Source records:
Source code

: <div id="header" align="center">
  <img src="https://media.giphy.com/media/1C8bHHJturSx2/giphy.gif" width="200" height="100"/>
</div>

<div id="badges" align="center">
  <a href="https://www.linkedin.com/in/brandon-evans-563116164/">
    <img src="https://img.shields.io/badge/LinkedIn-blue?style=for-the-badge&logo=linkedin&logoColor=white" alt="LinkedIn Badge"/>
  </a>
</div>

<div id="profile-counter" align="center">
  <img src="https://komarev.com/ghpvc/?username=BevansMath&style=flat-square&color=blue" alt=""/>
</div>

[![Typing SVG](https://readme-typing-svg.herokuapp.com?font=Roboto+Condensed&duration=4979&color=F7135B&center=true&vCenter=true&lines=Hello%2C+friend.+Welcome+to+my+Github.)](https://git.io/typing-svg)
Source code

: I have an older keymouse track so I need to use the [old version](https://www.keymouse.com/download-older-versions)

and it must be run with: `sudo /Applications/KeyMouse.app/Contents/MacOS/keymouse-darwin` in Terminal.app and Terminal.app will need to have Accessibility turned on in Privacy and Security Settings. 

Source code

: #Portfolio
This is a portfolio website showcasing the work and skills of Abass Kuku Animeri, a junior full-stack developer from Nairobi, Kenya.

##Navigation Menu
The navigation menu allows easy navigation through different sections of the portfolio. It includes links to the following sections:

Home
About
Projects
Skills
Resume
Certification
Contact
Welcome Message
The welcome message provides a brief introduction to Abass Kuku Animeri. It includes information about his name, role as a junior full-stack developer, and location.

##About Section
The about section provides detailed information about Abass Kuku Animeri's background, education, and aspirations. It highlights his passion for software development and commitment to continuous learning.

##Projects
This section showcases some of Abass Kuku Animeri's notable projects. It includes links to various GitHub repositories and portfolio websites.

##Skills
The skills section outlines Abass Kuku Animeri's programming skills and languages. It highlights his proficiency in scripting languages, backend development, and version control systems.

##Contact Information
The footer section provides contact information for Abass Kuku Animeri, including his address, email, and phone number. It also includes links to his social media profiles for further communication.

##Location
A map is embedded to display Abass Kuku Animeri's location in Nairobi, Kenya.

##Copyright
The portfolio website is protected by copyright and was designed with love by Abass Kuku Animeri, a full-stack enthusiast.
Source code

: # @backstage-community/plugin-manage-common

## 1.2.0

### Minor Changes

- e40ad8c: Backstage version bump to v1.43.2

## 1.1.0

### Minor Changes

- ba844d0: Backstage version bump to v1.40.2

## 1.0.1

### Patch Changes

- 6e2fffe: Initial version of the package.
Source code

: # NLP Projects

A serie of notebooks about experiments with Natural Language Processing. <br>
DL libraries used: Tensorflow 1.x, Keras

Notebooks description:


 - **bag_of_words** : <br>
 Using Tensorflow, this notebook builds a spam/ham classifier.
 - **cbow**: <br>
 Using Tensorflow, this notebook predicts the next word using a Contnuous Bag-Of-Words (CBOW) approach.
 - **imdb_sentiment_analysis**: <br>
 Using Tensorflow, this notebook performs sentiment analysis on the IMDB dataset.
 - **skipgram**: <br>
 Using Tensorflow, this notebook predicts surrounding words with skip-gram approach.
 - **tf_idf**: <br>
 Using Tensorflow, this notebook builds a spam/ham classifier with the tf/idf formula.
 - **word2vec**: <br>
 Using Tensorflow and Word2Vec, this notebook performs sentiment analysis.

◆ WHAT TO PRODUCE
Search the lines above for the string "Kenya", then show every one that has it.

◆ PROBLEM SOLUTION
This is a portfolio website showcasing the work and skills of Abass Kuku Animeri, a junior full-stack developer from Nairobi, Kenya.
A map is embedded to display Abass Kuku Animeri's location in Nairobi, Kenya.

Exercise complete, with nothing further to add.